* EXTRACTED DATA:
'''
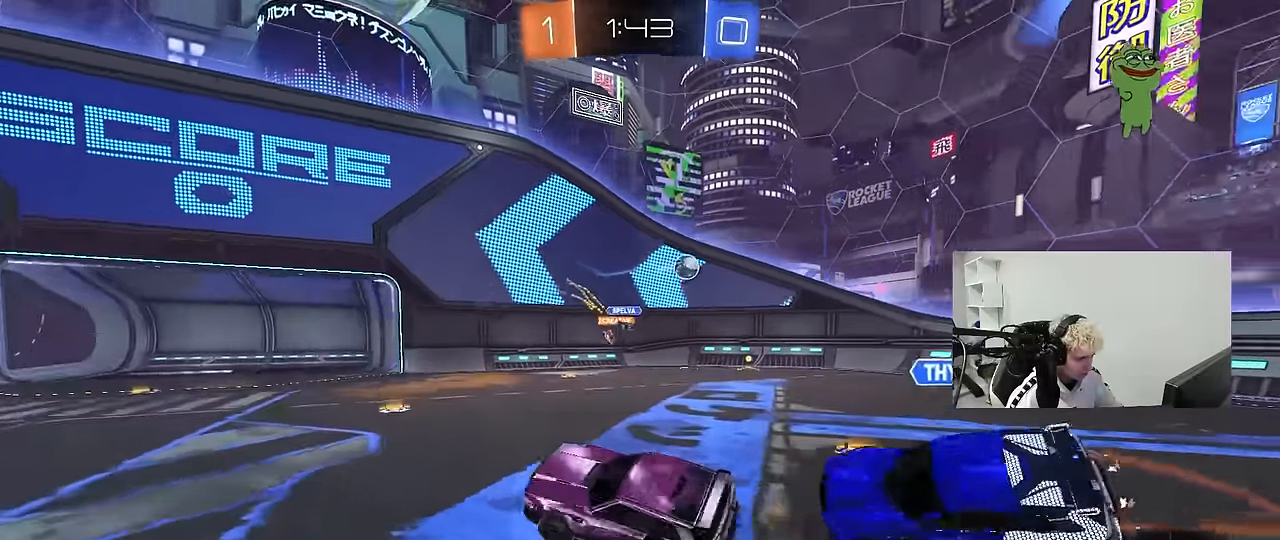
{"keys": ["d", "s"], "mouse": [], "mouse_move": "right", "events": [[34, "a", "up"], [134, "d", "down"], [217, "shift", "down"], [267, "d", "up"], [267, "shift", "up"], [317, "space", "down"], [367, "a", "down"], [450, "d", "down"], [450, "space", "up"], [500, "a", "up"], [500, "s", "down"]]}
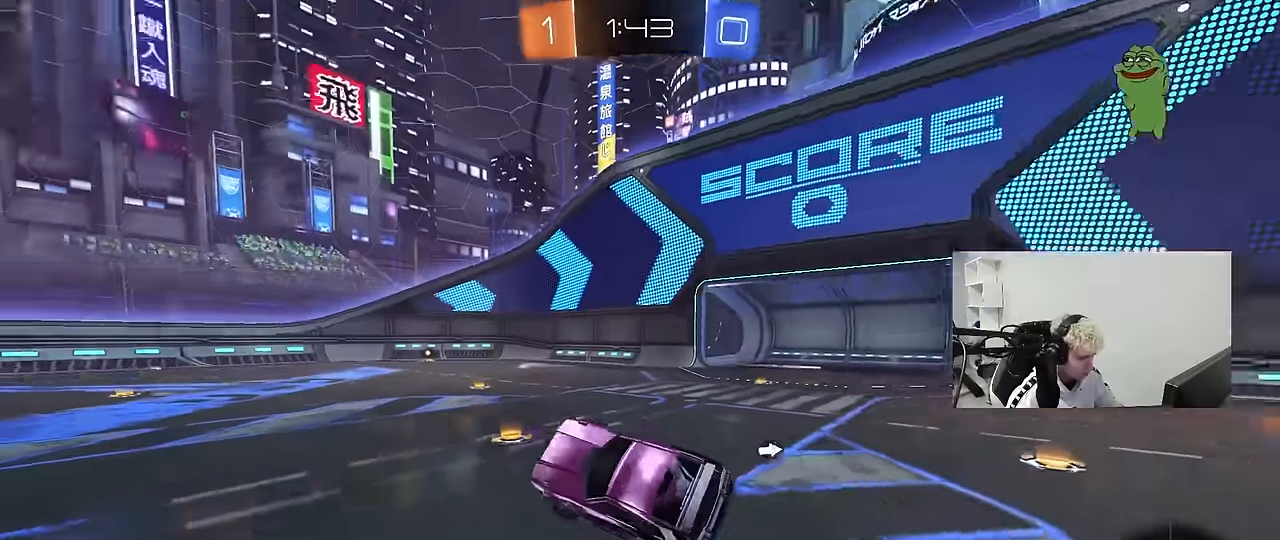
{"keys": ["a", "w"], "mouse": ["left", "right"], "mouse_move": "down-left", "events": [[50, "shift", "down"], [150, "s", "up"], [150, "shift", "up"], [184, "d", "up"], [284, "w", "down"], [384, "mouse_left", "down"], [384, "mouse_right", "down"], [484, "a", "down"]]}
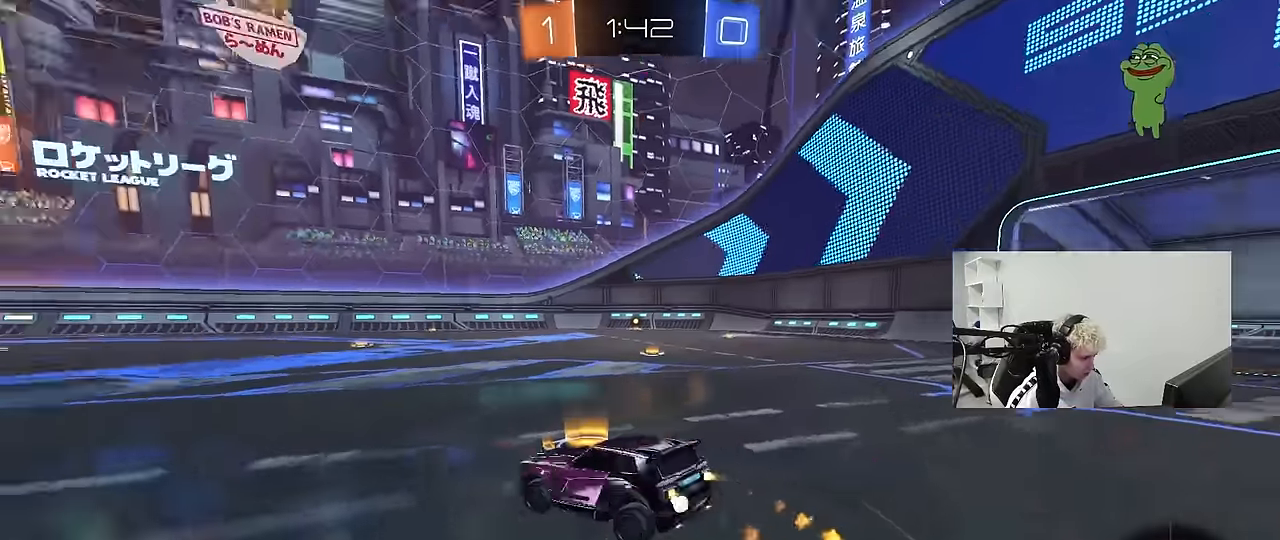
{"keys": ["a", "s", "shift"], "mouse": ["left", "right"], "mouse_move": "still", "events": [[17, "mouse_right", "up"], [300, "mouse_right", "down"], [400, "mouse_right", "up"], [400, "shift", "down"], [450, "mouse_right", "down"], [484, "s", "down"], [484, "w", "up"]]}
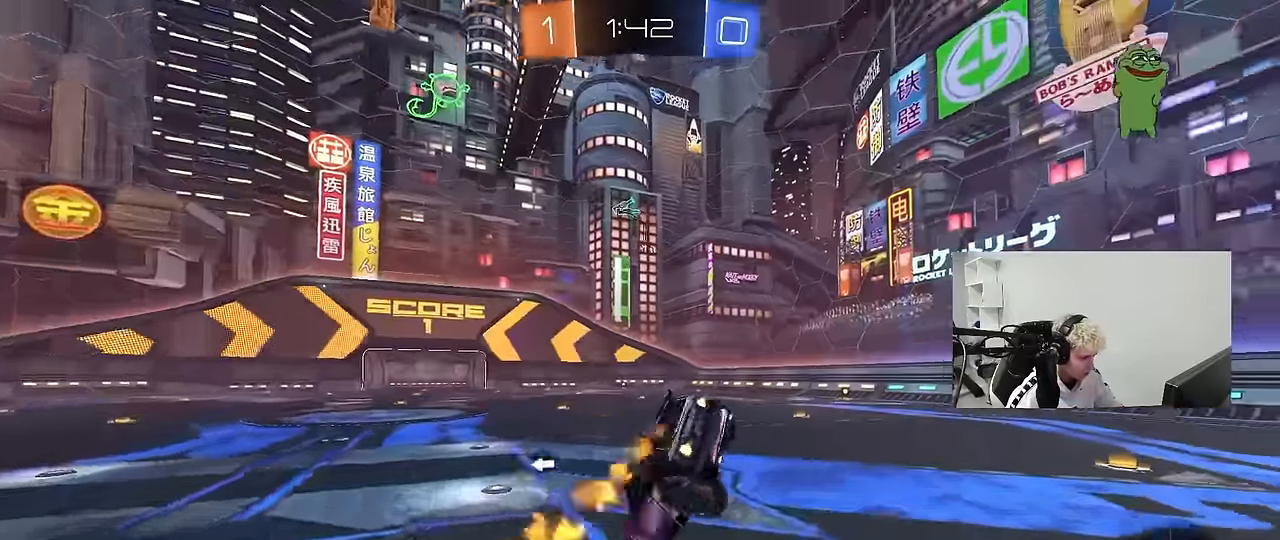
{"keys": ["a", "s", "shift"], "mouse": ["left"], "mouse_move": "still", "events": [[84, "mouse_right", "up"], [84, "s", "up"], [184, "space", "down"], [234, "s", "down"], [367, "s", "up"], [367, "space", "up"], [500, "s", "down"]]}
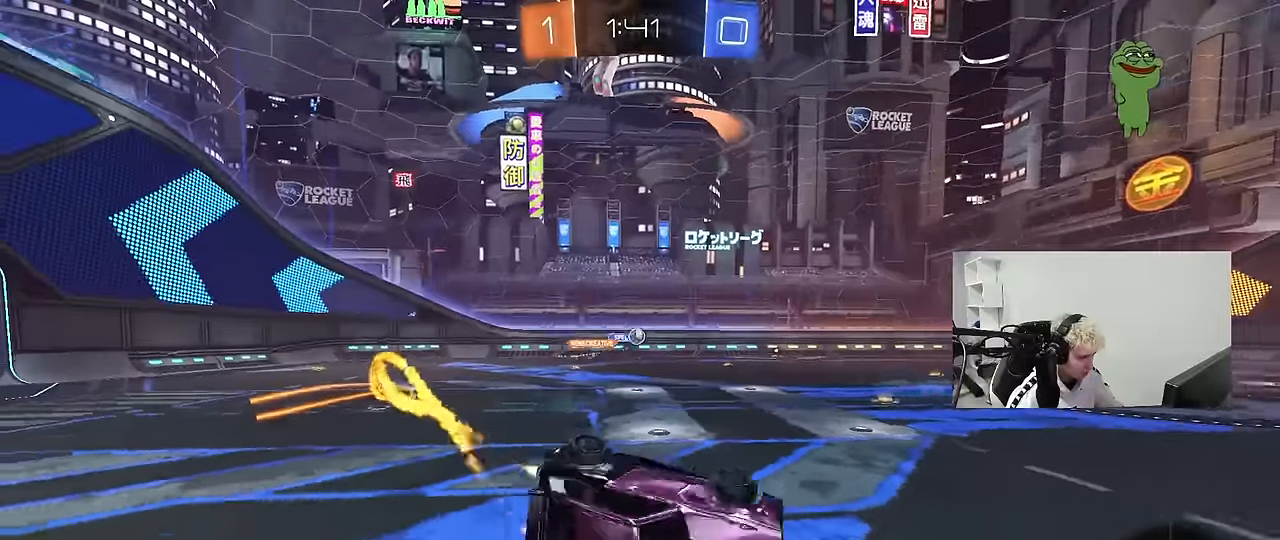
{"keys": ["d", "w"], "mouse": ["left"], "mouse_move": "still", "events": [[200, "shift", "up"], [284, "a", "up"], [284, "d", "down"], [334, "s", "up"], [434, "d", "up"], [484, "d", "down"], [484, "w", "down"]]}
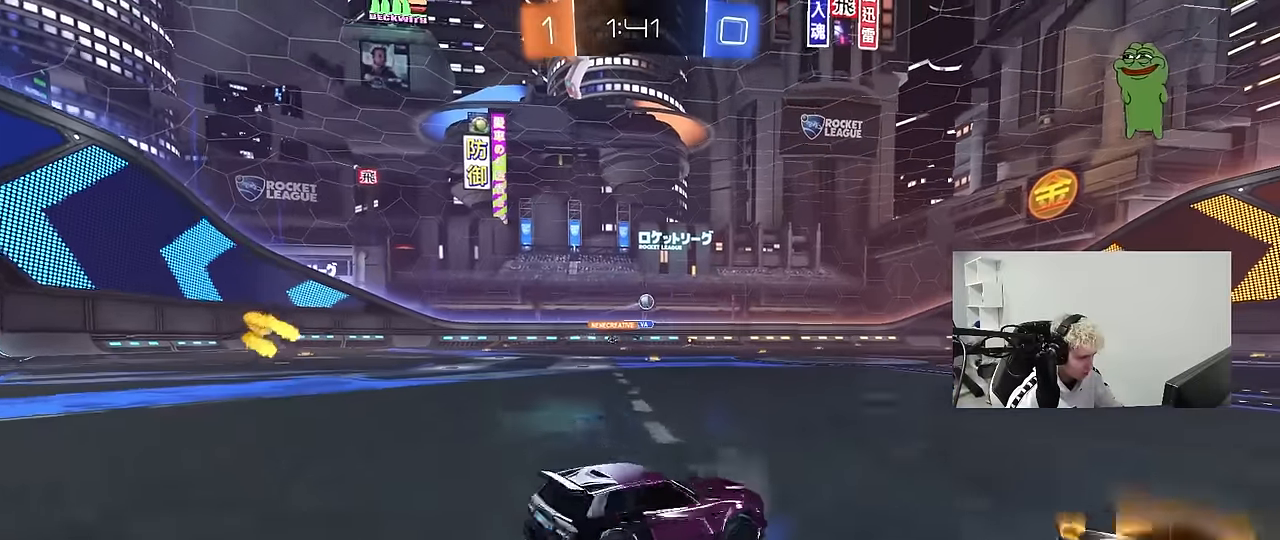
{"keys": ["d", "w"], "mouse": ["left", "right"], "mouse_move": "still", "events": [[484, "mouse_right", "down"]]}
'''
* TO DO:
Every line above with the word "left" is to be copied out.

* RESPONSE BELOW:
{"keys": ["a", "w"], "mouse": ["left", "right"], "mouse_move": "down-left", "events": [[50, "shift", "down"], [150, "s", "up"], [150, "shift", "up"], [184, "d", "up"], [284, "w", "down"], [384, "mouse_left", "down"], [384, "mouse_right", "down"], [484, "a", "down"]]}
{"keys": ["a", "s", "shift"], "mouse": ["left", "right"], "mouse_move": "still", "events": [[17, "mouse_right", "up"], [300, "mouse_right", "down"], [400, "mouse_right", "up"], [400, "shift", "down"], [450, "mouse_right", "down"], [484, "s", "down"], [484, "w", "up"]]}
{"keys": ["a", "s", "shift"], "mouse": ["left"], "mouse_move": "still", "events": [[84, "mouse_right", "up"], [84, "s", "up"], [184, "space", "down"], [234, "s", "down"], [367, "s", "up"], [367, "space", "up"], [500, "s", "down"]]}
{"keys": ["d", "w"], "mouse": ["left"], "mouse_move": "still", "events": [[200, "shift", "up"], [284, "a", "up"], [284, "d", "down"], [334, "s", "up"], [434, "d", "up"], [484, "d", "down"], [484, "w", "down"]]}
{"keys": ["d", "w"], "mouse": ["left", "right"], "mouse_move": "still", "events": [[484, "mouse_right", "down"]]}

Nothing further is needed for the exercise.